Duane Schrag , May 20, 2005; 05:19 p.m.

Are the two interchangeable? I had thought not, but then I went and bought Hutchings "The Book of Pyro" and he has his pyro recipe in there a couple times -- once with sodium bisulfite, once with sodium sulfite.

What's the difference (if any)?

Responses

Bill C , May 20, 2005; 07:54 p.m.

>> Are the two interchangeable? <<

Hi Duane; no, they are not really. If you only needed sulfite ion in solution, you could make a weight adjustment and match up the molar amount (both of them will supply sulfite ion). However, the solution pH will be somewhat different and this often affects us in photography.

Generally, you would stick to sodium sulfite in a developer. If you had something where you needed to hold the pH lower (like a fixer or bleach-fix, etc), it might be convenient to get some or all of the sulfite ion from sodium bisulfite. This could save you from having to add a pH adjuster. A mix of the two could function as a pH buffer in the general range of pH 6.5 to 8 or so. A higher proportion of sodium bisulfite gives the lower pH, while a higher proportion of sodium sulfite gives the higher pH.

I haven't seen the book, but I suspect that if you look at those developer formulas more closely, you'll find that either the one with bisulfite has lower activity, or a pH adjustment is made in one of the developers.

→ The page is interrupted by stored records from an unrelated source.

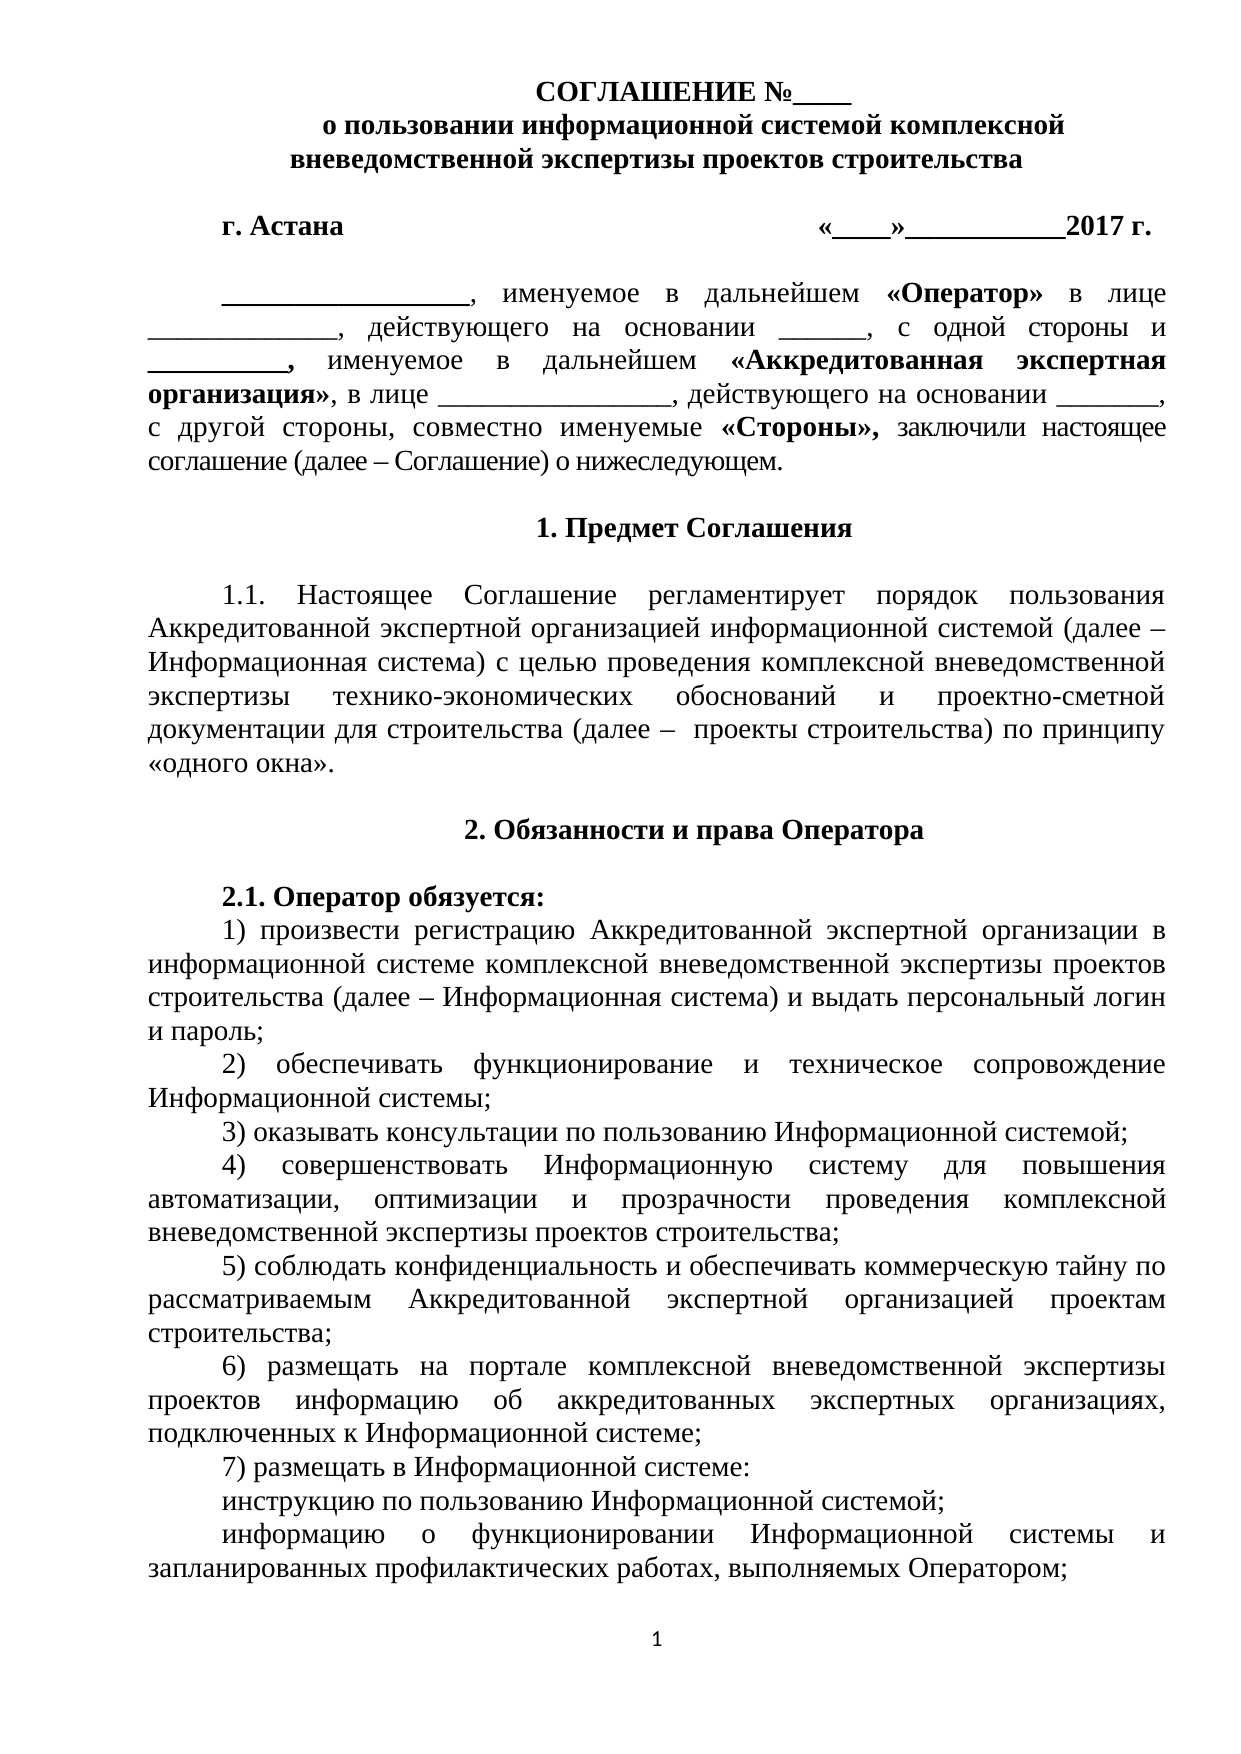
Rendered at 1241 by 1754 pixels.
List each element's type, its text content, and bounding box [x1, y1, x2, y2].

text 4) совершенствовать Информационную систему для повышения автоматизации, оптимизации и прозрачности проведения комплексной вневедомственной экспертизы проектов строительства; [148, 1147, 1167, 1248]
text 7) размещать в Информационной системе: [148, 1449, 1167, 1483]
text 5) соблюдать конфиденциальность и обеспечивать коммерческую тайну по рассматриваемым Аккредитованной экспертной организацией проектам строительства; [148, 1248, 1167, 1348]
text 1.1. Настоящее Соглашение регламентирует порядок пользования Аккредитованной экспертной организацией информационной системой (далее – Информационная система) с целью проведения комплексной вневедомственной экспертизы технико-экономических обоснований и проектно-сметной документации для строительства (далее – проекты строительства) по принципу «одного окна». [148, 577, 1165, 778]
text _________________, именуемое в дальнейшем «Оператор» в лице _____________, действующего на основании ______, с одной стороны и __________, именуемое в дальнейшем «Аккредитованная экспертная организация», в лице ________________, действующего на основании _______, с другой стороны, совместно именуемые «Стороны», заключили настоящее соглашение (далее – Соглашение) о нижеследующем. [148, 275, 1167, 476]
text г. Астана «____»___________2017 г. [148, 208, 1165, 242]
text 2. Обязанности и права Оператора [148, 812, 1167, 845]
text информацию о функционировании Информационной системы и запланированных профилактических работах, выполняемых Оператором; [148, 1516, 1167, 1583]
text 2.1. Оператор обязуется: [148, 879, 1167, 912]
text о пользовании информационной системой комплексной вневедомственной экспертизы проектов строительства [148, 107, 1165, 174]
text 1. Предмет Соглашения [148, 510, 1167, 543]
text инструкцию по пользованию Информационной системой; [148, 1483, 1167, 1516]
text 3) оказывать консультации по пользованию Информационной системой; [148, 1114, 1167, 1147]
text СОГЛАШЕНИЕ №____ [148, 74, 1165, 107]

Ryuji Suzuki , May 21, 2005; 02:40 a.m.

Sodium bisulfite as a dry chemical agent is really sodium metabisulfite. It's a common misnomer in darkroom literature. What's more confusing, some photographic chemical suppliers have both bisulfite and metabisulfite, often with different price. You can find more on this on my web site.

Sodium (meta)bisulfite is a *lot* more acidic when dissolved in water and is not directly substituable with sodium sulfite, and vice versa.

Duane Schrag , May 21, 2005; 09:48 a.m.

Thanks for the information. Bill, I think the use of sulfite/bisulfite is (unfortunately) simply a typo. Here's what the book says:

A liter of working solution of PMK contains the following chemical amounts: Pyro ... 1.0 g metol ... 0.1 g sodium sulfite ... 0.2 g sodium metaborate ... 6.0 g

But elsewhere, it provides this formula for stock solution: Solution A to make 1 liter stock metol ... 10 g sodium bisulfite ... 20 g pyro ... 100 g

Solution B to make 2 liter stock sodium metaborate ... 600 g

To make working, you use 1 part A, 2 parts B, 100 parts water.

Every other version of this formula that I've seen uses only sodium bisulfite in Solution A, and in the proportions shown. I think the reference to sodium sulfite is an error ... :(

Patrick Gainer , May 21, 2005; 03:45 p.m.

When PMK stock is mixed with the metaborate B solution, the pH is greater thn neutral. Those chemicale that went in as molecules are now available as ions. Sodium bisulfite or meta bisulfite can provide sodium, hydrogen and sulfite ions. The working solution might be made up from sodium sulfite, borax, sodium hydroxide, boric acid, pyrogallol and metol in proper proportions (did I leave out anything?) but without the convenience of a long lasting 2-part stock system.

If a single solution formula specifies sodium sulfite, use that. If it specifies sodium bisulfite, use either that or sodium metabisulfite as Ryuji explains.

Ryuji Suzuki , May 21, 2005; 07:40 p.m.

It's off topic but since I find an error.

Gainer said:

> Sodium bisulfite or meta bisulfite can provide sodium, hydrogen and sulfite ions.

Sodium bisulfite or metabisulfite provides mostly bisulfite ion and sodium ion in a dilute solution. Depending on the pH of the solution, which can be adjusted by any of the standard technique, the bisulfite ion is at equilibrium with sulfurous acid or sulfite.

Duane Schrag , May 22, 2005; 10:26 p.m.

I'm just disappointed that a $26 book ("The Book of Pyro") that is often held up to be the bible in its field can't seem to keep sodium sulfite and sodium bisulfite straight. Makes me wonder what other (less obvious) errors the book contains.

Mark Sage , May 25, 2007; 10:57 a.m.

Duane, reread what Patrick says. The book is probably not in error, rather it appears that one formula is a two-part version whereas the single-mix version contains only sulfite. For two- part formulas, one part is often kept acidic and the other alkaline to increase keeping properties or improve ease of mixing. When the two parts are mixed, the resulting solution is always alkaline and when you're making an alkaline solution for immediate use you don't need bisulfite (which is acidic), so the formulas can be different and yet yield the same pH solution (and same degree of activity) when mixed for use. If you substitute sulfite for bisulfite in a two-part formula, your working solution will be far more alkaline than intended.